Steve Ferris is director of the Financial Research Institute and J.H. Rogers Chair of Money, Credit and Banking in the College of Business. He is also a commander and 18-year veteran of the U.S. Navy Reserve who holds a master’s degree in strategic studies from the U.S. Army War College in Carlisle, Pa., in addition to his doctorate in finance. In late February, he left for two months of training in Virginia, after which he reported to Camp Arifjan in Kuwait to serve as chief of staff for a 1,000-person logistics unit, which assists operations in Iraq.

“I will come back a more experienced faculty member,” says Ferris, who is MU’s only tenured faculty member to be deployed to the current Iraq war, according to Ed Danielski, manager for human resources support services.

Bruce Walker, professor and dean of the College of Business, ribbed Ferris during a going-away reception, noting that Ferris’ reserve unit is based in Phoenix, an incongruous location for the Navy.
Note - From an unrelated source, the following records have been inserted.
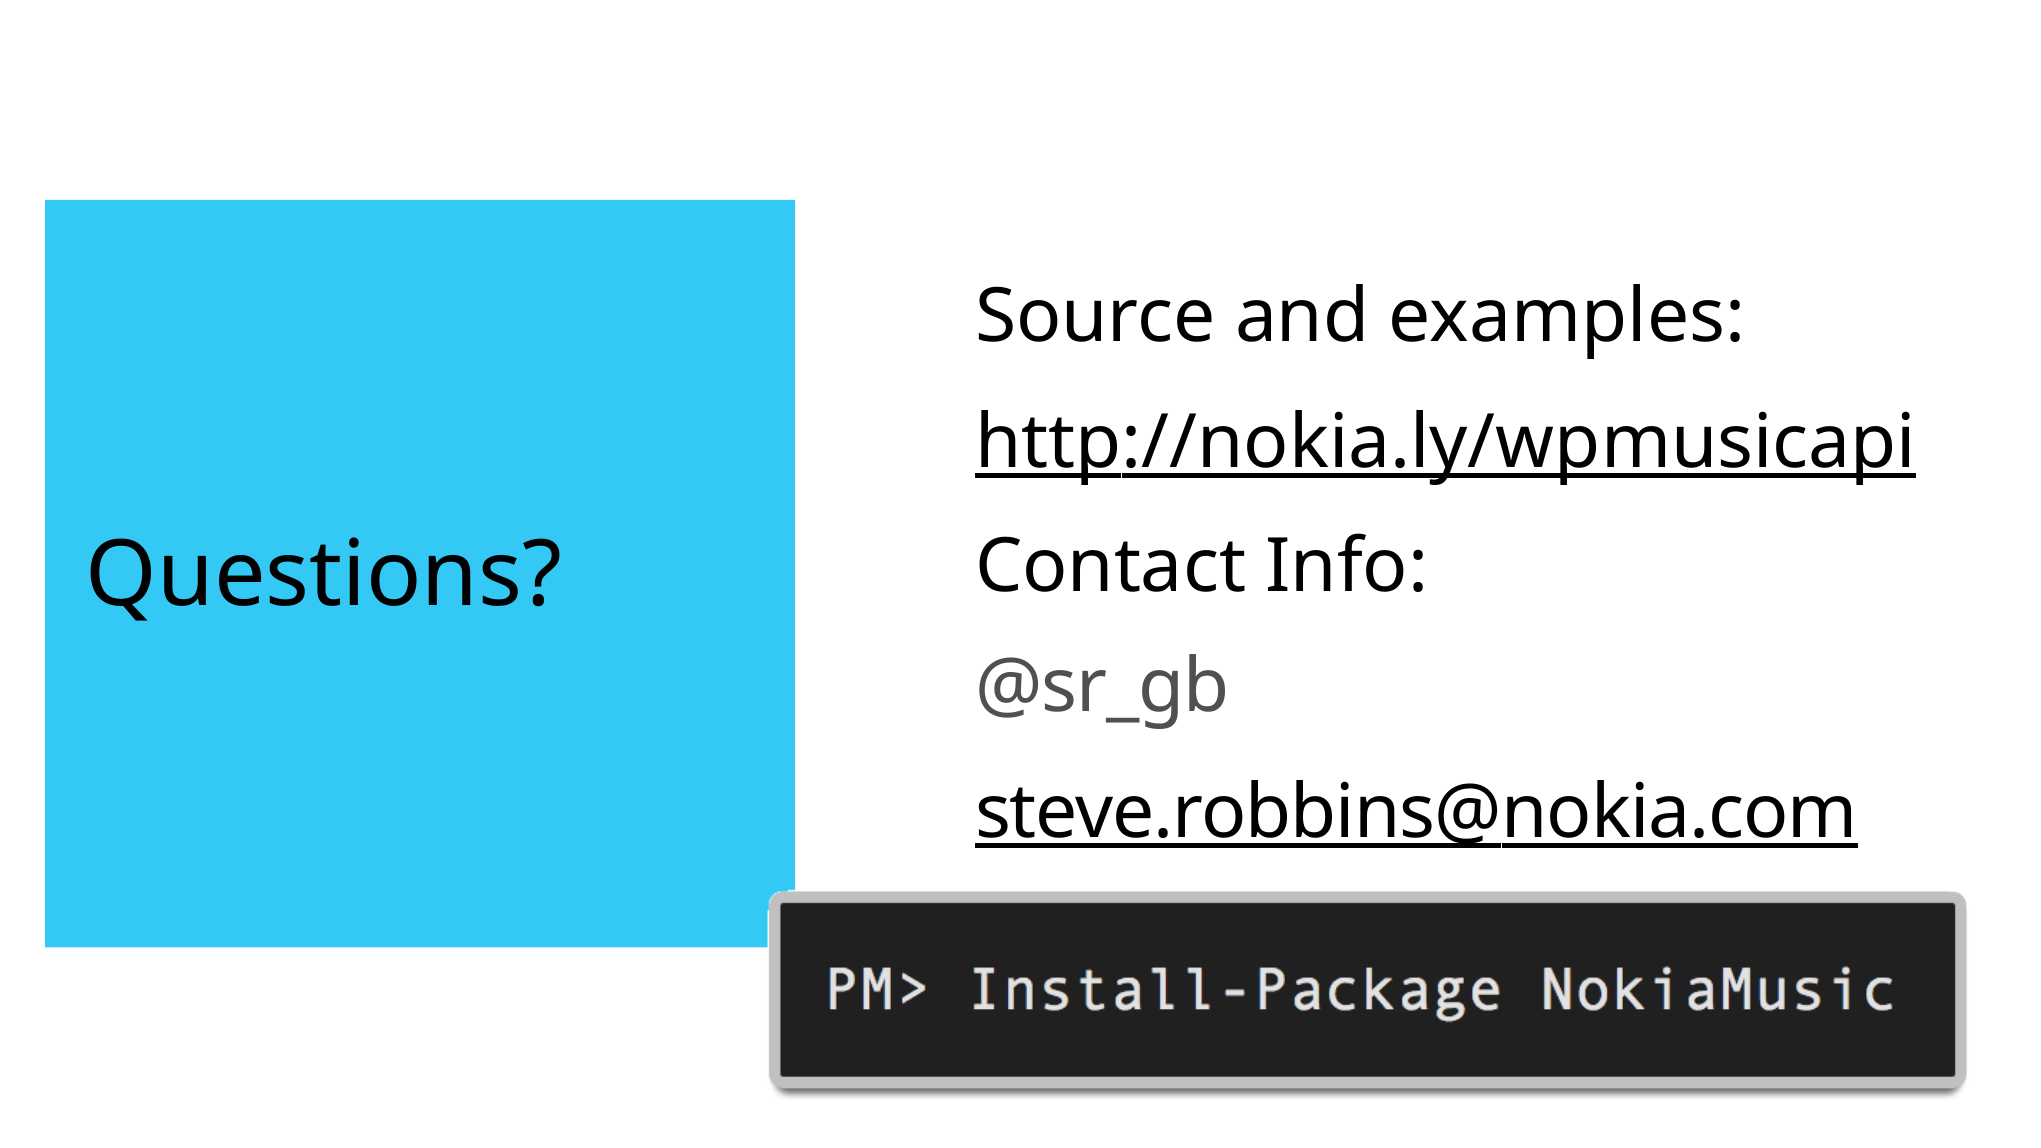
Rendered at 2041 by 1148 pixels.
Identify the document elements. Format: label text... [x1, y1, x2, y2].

picture [752, 873, 1985, 1111]
list Source and examples: http://nokia.ly/wpmusicapi Contact Info: @sr_gb steve.robbins@nokia.com [945, 490, 1996, 641]
title Questions? [45, 199, 796, 948]
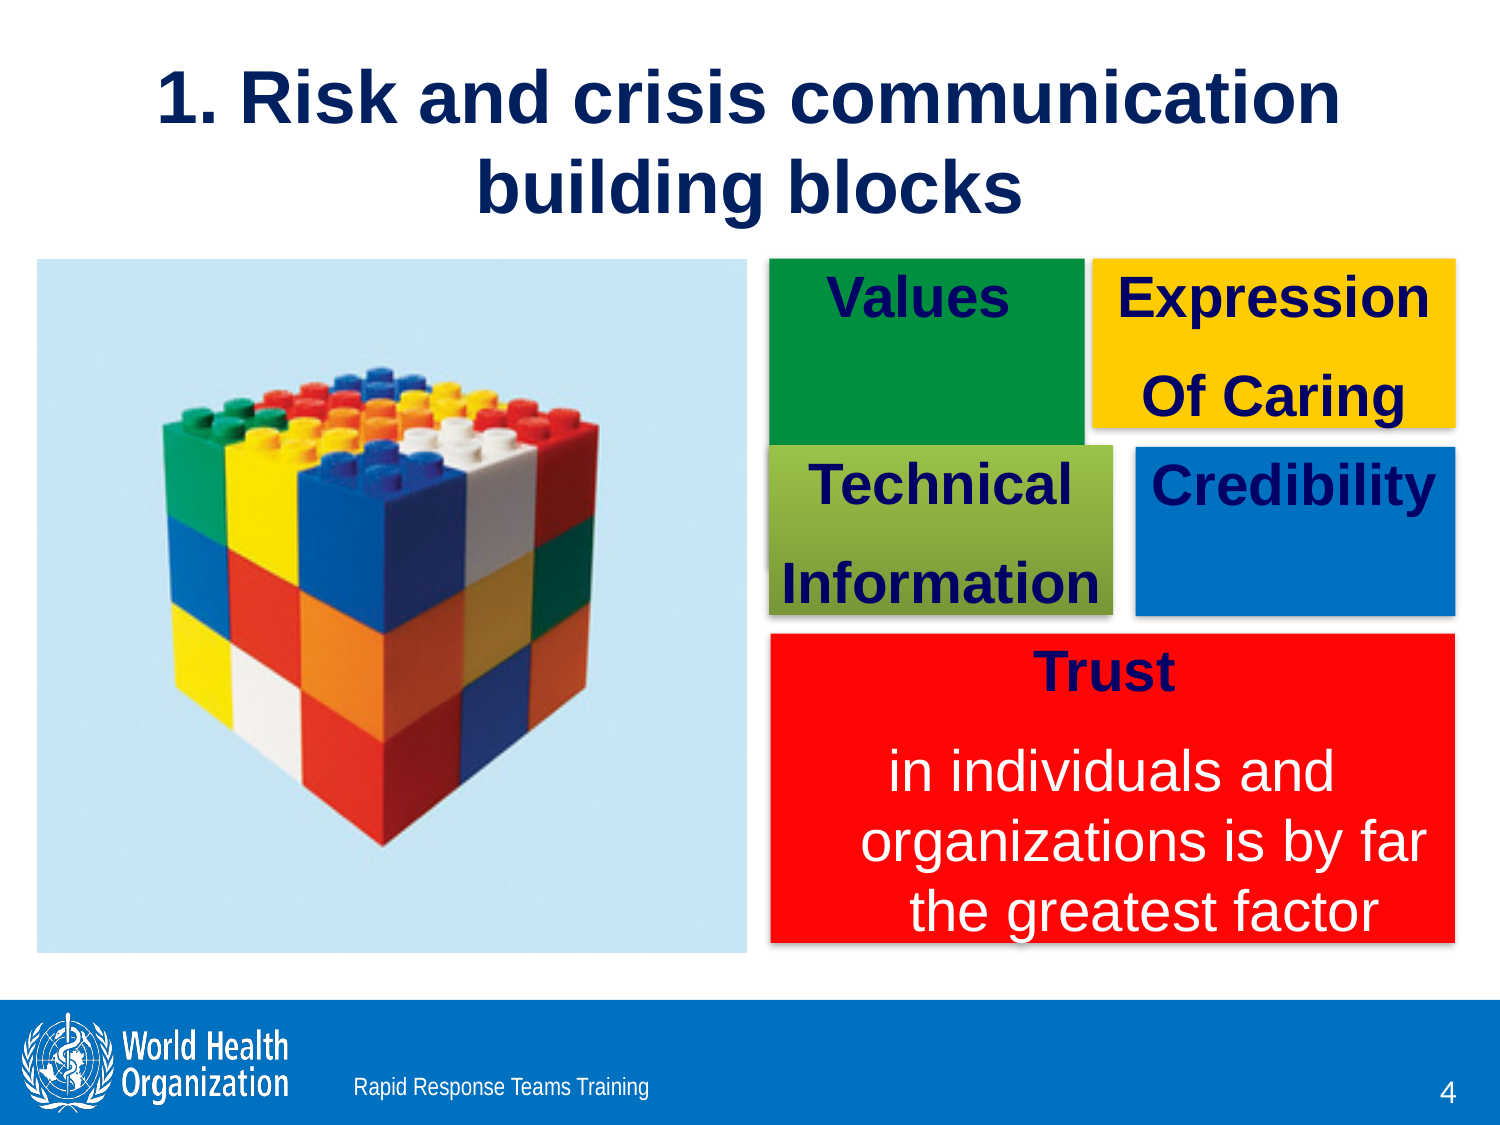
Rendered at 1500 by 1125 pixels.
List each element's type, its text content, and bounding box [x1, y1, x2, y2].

text_box Expression Of Caring [1092, 258, 1456, 428]
picture [37, 259, 748, 953]
text_box Technical Information [769, 445, 1114, 616]
text_box Credibility [1135, 446, 1456, 617]
title 1. Risk and crisis communication building blocks [75, 45, 1425, 233]
picture [21, 1012, 288, 1113]
text_box Trust in individuals and organizations is by far the greatest factor [770, 633, 1455, 943]
text_box Values [769, 258, 1085, 444]
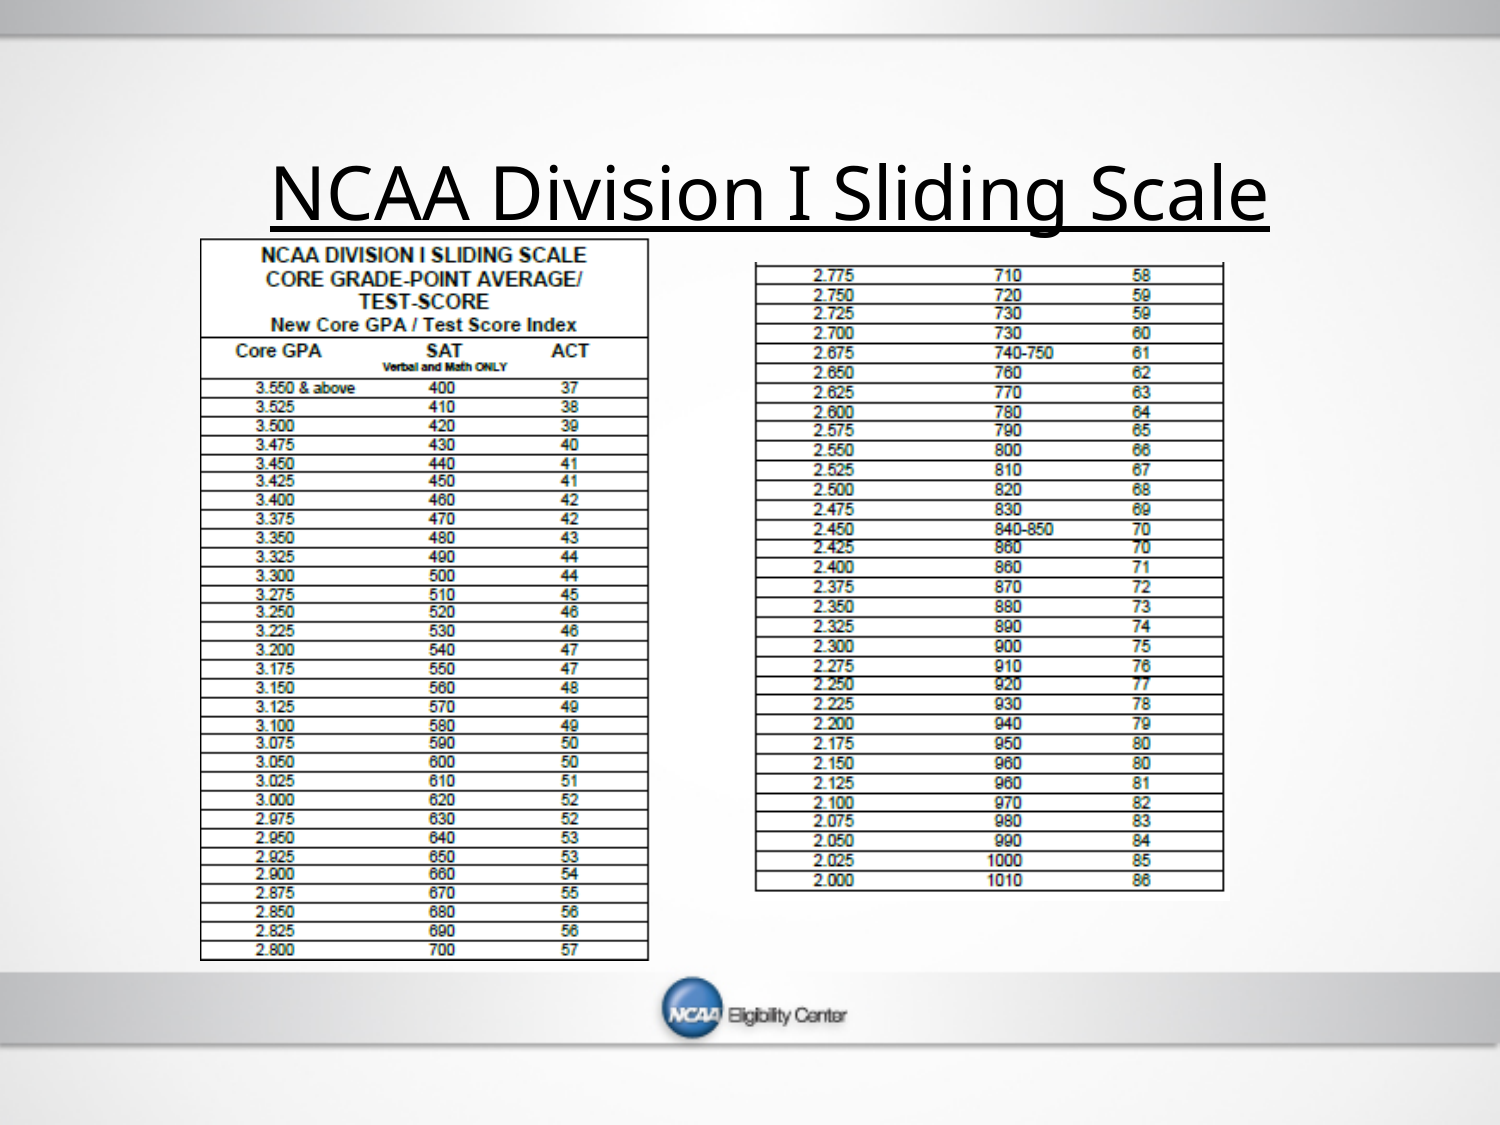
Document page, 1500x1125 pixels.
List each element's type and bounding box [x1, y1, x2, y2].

list [199, 237, 651, 961]
picture [0, 0, 1500, 1125]
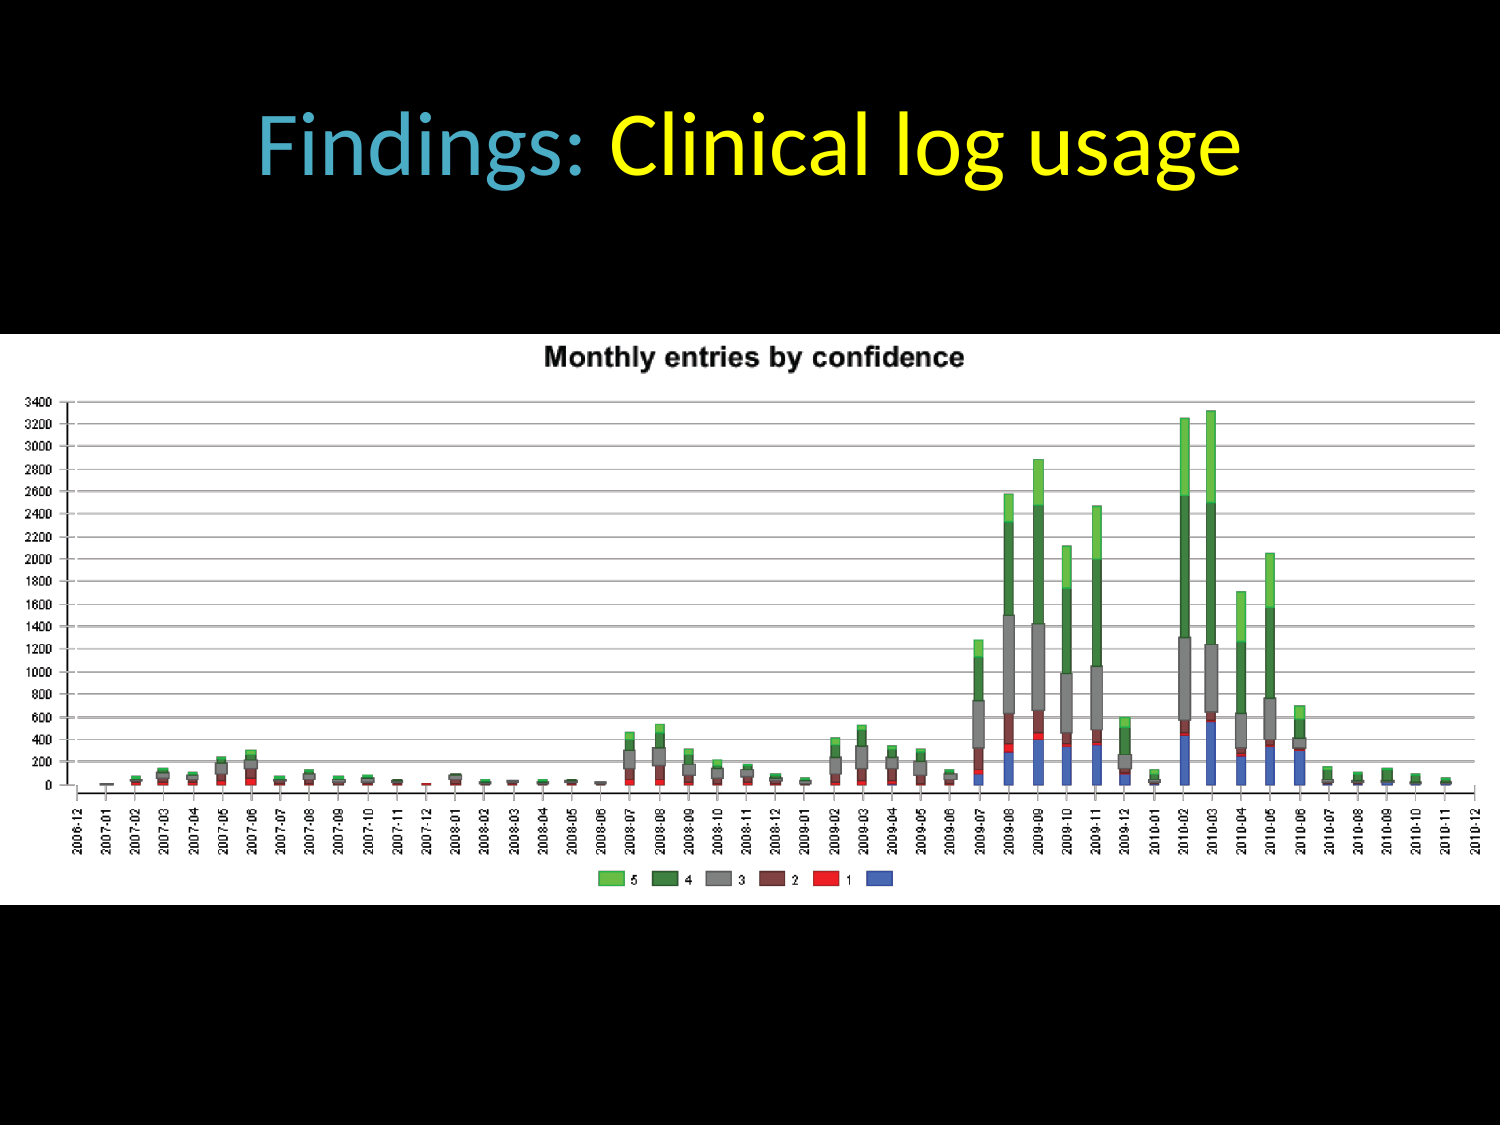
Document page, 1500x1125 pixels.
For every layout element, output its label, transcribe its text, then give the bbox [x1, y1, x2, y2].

picture [0, 334, 1500, 906]
title Findings: Clinical log usage [75, 45, 1425, 233]
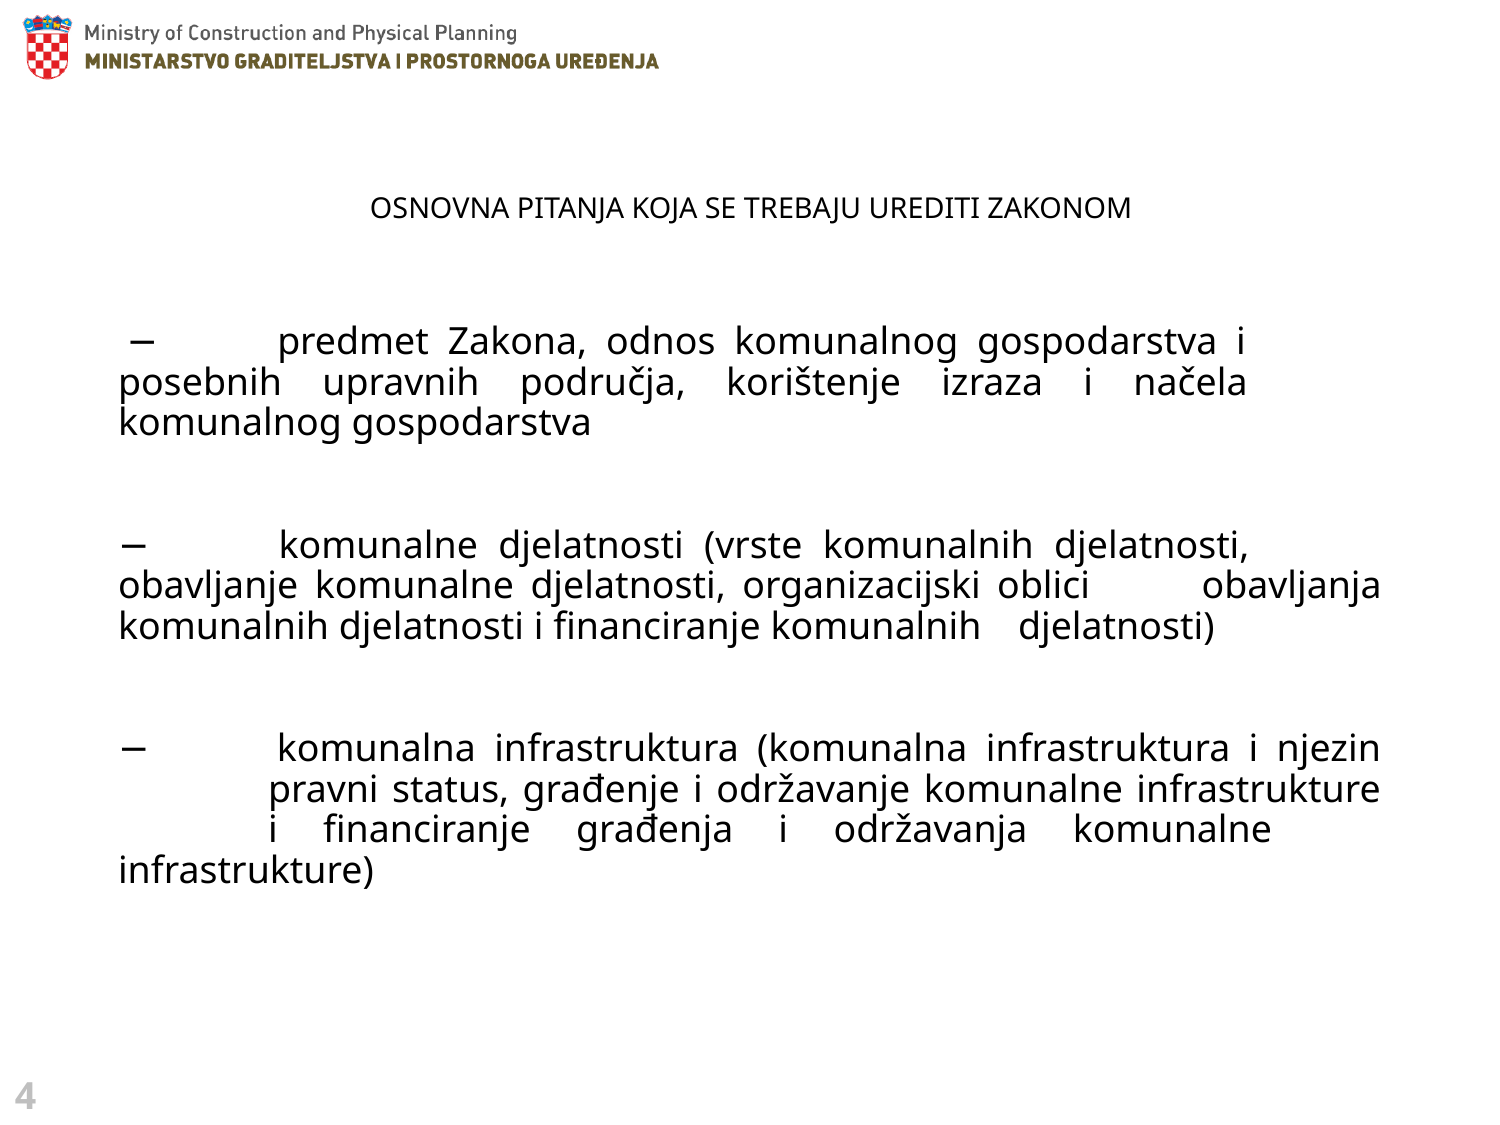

After promising to throw a party upon Ferris’ return, Walker presented Ferris with a gift bag containing sweat-resistant bug spray, hand sanitizer, duct tape, protective gloves, and sunscreen. “We looked for SPF 95 but they didn’t have it,” he told Ferris, who expected to see temperatures surpass 120 degrees in Kuwait. “We don’t want you to get scorched.”

As a Navy logistics officer, Ferris handles “all the stuff coming in and going out.” Ferris says military supply operations use the same principles of risk management, project prioritization of workflow and inventory management that he teaches at Mizzou. “It’s classic issues of logistics that any modern business must address.”

He planned to put his academic training to use in the Middle East, and he is already planning a workshop for when he returns to Columbia in December. “I’m excited and proud about what I’m doing,” he says. “But I’m looking forward to coming back.”